> [YOUR INSTRUCTIONS]:
Please find all lines in the data that hold the string "Adhesive" and copy them.

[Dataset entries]
■ ■ ■ ■ ■ ■ ■
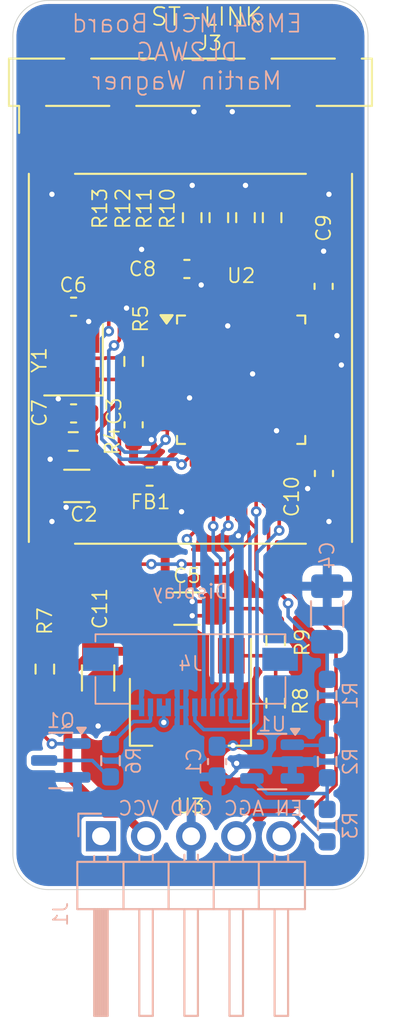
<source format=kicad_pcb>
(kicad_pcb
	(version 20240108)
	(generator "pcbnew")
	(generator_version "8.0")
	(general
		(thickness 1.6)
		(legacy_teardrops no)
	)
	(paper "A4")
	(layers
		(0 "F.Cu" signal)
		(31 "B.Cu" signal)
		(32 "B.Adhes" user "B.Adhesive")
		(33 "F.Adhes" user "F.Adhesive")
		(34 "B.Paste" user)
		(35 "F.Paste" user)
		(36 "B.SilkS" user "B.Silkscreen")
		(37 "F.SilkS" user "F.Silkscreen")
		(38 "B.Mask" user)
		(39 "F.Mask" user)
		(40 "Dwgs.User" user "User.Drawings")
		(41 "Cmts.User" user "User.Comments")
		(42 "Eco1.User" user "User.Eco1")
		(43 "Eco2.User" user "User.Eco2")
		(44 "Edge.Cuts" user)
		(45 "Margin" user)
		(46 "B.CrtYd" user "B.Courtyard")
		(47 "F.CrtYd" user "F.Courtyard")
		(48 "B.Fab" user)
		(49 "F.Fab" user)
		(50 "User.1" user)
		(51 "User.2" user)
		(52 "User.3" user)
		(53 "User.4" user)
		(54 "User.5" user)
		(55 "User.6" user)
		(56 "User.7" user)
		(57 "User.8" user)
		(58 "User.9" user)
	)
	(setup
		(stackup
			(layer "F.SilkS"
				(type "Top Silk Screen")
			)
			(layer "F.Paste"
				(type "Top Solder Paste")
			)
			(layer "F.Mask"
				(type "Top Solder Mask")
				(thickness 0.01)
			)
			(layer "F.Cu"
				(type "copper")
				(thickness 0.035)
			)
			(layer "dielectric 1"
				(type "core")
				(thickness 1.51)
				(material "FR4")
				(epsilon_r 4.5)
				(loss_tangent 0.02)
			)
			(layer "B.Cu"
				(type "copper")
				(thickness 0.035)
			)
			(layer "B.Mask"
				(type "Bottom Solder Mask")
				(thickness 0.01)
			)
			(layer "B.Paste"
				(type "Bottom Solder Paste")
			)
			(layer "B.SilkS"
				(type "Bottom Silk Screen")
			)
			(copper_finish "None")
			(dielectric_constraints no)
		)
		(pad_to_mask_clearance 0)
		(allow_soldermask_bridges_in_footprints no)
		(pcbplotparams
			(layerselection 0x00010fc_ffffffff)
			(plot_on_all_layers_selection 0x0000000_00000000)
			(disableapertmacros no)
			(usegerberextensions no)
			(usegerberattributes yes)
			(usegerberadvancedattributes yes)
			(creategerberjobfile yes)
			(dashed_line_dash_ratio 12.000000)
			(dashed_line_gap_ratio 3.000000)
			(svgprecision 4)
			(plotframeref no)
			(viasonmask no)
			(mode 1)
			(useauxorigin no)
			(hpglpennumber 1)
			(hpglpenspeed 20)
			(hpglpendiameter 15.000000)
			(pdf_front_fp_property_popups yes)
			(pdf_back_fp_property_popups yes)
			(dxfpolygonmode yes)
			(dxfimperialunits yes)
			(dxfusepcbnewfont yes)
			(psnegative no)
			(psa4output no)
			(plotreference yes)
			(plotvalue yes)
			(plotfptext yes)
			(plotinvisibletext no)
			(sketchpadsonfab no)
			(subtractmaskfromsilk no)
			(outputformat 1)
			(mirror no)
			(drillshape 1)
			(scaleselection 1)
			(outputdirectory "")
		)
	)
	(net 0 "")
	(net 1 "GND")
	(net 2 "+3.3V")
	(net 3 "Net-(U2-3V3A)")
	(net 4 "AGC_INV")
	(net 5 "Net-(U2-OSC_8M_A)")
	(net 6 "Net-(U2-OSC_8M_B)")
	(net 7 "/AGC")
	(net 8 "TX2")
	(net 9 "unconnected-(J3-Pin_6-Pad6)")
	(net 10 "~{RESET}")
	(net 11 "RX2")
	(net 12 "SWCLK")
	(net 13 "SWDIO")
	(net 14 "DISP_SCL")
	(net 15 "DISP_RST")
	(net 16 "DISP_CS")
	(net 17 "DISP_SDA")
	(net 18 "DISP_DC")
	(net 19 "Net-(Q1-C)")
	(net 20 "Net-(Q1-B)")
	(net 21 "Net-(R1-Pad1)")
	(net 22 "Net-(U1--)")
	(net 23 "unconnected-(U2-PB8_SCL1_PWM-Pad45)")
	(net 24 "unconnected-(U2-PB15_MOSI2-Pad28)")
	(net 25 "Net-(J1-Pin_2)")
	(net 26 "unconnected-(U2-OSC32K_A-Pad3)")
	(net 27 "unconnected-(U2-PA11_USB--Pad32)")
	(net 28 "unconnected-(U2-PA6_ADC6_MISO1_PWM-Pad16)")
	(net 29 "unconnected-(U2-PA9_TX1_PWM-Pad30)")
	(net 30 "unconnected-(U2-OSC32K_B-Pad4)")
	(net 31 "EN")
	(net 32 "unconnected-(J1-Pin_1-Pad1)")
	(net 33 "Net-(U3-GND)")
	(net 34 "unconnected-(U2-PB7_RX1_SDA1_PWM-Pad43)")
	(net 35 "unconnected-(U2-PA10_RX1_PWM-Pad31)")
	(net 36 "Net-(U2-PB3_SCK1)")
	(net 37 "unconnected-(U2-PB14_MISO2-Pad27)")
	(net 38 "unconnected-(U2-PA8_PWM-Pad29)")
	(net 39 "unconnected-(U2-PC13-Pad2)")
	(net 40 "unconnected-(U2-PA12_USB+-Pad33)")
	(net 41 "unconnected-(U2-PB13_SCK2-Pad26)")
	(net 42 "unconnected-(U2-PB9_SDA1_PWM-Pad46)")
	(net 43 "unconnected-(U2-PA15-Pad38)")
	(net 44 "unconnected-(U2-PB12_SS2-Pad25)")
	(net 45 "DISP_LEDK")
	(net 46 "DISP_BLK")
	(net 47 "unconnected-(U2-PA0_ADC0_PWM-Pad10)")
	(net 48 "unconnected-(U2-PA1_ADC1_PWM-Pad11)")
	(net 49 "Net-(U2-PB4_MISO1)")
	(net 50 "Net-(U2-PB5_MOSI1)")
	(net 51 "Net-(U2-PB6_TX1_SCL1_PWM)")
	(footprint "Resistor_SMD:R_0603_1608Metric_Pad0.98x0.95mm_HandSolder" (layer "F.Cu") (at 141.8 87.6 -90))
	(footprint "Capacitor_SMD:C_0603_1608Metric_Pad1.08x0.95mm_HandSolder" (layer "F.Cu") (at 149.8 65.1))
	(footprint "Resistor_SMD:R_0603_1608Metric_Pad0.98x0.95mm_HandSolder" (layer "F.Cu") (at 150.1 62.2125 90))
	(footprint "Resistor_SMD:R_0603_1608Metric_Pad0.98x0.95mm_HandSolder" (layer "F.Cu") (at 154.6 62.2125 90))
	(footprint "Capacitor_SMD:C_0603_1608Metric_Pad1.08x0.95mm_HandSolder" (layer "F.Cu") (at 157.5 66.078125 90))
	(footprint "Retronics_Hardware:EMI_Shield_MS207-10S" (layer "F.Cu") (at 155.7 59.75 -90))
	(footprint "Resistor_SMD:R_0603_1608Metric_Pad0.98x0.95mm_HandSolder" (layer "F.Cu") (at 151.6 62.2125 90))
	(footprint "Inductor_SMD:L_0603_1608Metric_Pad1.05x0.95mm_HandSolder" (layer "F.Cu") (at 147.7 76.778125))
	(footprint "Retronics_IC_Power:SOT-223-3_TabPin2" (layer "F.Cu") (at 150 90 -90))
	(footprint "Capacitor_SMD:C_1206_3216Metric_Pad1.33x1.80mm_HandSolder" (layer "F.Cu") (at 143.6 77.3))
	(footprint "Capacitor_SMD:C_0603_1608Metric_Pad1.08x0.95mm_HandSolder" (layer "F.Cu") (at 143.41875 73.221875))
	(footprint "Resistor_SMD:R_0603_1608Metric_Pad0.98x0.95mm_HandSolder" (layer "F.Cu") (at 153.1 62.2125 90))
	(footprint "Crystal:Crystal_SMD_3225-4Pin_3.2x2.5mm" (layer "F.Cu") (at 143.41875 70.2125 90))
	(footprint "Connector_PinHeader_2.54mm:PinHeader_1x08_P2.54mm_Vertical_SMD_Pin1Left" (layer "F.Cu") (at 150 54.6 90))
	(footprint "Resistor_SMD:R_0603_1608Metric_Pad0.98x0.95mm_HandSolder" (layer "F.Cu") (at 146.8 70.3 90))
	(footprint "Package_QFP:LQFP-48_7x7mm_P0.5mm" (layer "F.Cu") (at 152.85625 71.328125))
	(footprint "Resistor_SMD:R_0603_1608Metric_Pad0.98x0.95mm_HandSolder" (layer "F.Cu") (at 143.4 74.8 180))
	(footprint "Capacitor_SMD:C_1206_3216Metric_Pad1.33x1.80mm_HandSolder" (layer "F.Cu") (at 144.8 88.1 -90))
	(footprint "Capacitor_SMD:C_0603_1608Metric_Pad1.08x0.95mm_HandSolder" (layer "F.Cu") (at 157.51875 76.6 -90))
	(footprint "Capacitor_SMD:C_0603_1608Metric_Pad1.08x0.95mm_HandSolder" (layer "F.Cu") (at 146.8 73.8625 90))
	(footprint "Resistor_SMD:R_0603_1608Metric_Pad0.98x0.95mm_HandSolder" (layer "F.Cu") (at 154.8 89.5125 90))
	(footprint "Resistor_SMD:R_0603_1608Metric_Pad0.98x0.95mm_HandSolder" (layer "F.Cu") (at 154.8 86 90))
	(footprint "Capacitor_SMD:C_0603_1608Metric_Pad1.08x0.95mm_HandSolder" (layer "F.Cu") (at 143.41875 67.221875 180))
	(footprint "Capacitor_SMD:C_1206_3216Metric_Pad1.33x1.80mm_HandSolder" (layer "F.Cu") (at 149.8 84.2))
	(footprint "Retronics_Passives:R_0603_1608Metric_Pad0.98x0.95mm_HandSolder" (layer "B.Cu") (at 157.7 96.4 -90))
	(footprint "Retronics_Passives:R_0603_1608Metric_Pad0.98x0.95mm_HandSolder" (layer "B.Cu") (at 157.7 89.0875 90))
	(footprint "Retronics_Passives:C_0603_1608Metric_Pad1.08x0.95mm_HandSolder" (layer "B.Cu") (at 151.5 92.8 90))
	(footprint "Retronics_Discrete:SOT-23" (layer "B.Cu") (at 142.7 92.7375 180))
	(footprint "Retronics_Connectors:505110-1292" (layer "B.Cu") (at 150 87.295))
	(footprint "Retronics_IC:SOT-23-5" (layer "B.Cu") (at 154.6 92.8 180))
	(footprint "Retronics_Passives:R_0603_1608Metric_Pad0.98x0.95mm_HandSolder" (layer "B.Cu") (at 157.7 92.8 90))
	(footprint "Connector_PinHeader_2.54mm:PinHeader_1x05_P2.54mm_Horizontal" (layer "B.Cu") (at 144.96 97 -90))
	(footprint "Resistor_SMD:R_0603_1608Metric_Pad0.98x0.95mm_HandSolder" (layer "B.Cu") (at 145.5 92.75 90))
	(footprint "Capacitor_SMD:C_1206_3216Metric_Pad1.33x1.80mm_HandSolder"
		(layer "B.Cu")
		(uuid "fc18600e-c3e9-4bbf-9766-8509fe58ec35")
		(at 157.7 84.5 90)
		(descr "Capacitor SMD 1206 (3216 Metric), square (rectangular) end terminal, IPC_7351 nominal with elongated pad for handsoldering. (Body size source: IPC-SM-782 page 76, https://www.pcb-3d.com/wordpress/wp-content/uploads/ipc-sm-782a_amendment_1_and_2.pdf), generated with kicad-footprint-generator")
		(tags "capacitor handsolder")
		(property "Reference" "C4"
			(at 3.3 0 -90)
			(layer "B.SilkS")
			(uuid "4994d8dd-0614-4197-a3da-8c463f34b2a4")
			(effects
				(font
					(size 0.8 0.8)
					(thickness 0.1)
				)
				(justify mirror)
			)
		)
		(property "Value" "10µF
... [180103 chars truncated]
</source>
■ ■ ■ ■ ■ ■ ■
> [WRITTEN ANSWER]:
		(32 "B.Adhes" user "B.Adhesive")
		(33 "F.Adhes" user "F.Adhesive")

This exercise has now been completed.